## Exercise brief
Look through the listing below for the word "течение" and copy every line where it occurs.

## Source data
· · · · ·

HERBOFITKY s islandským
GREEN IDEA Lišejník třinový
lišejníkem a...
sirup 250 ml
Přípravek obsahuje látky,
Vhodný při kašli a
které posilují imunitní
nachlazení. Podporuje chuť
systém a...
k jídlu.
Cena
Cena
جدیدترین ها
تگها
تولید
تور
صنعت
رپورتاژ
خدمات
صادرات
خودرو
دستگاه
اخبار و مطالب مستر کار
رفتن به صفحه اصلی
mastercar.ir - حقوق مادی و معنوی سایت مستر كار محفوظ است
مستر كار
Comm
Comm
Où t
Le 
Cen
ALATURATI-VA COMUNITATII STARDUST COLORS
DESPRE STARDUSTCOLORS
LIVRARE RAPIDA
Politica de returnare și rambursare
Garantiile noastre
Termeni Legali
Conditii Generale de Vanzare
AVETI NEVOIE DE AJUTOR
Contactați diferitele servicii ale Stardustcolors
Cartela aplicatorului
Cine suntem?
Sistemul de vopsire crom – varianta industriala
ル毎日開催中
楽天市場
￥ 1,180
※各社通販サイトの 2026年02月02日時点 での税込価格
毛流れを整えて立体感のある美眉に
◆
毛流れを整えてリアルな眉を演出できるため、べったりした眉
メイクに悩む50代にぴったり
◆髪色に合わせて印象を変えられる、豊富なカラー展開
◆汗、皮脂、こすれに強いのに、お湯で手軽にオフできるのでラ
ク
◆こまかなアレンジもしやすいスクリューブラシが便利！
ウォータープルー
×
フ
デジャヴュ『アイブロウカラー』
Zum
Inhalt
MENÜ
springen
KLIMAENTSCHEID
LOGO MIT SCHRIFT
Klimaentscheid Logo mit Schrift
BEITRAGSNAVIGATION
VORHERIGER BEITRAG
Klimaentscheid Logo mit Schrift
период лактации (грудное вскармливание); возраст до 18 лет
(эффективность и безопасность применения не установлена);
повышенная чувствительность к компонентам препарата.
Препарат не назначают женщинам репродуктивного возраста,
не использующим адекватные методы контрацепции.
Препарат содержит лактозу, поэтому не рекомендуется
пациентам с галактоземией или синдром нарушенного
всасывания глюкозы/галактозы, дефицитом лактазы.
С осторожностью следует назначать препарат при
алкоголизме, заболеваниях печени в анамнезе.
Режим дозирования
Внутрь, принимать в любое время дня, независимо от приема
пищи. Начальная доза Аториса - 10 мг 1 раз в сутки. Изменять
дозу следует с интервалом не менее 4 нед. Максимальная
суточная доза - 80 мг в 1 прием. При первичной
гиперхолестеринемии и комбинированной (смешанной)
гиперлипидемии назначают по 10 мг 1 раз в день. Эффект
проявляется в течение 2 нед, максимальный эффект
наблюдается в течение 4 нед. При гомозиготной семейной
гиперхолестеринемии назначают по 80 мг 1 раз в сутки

· · · · ·

## Response to this exercise
проявляется в течение 2 нед, максимальный эффект
наблюдается в течение 4 нед. При гомозиготной семейной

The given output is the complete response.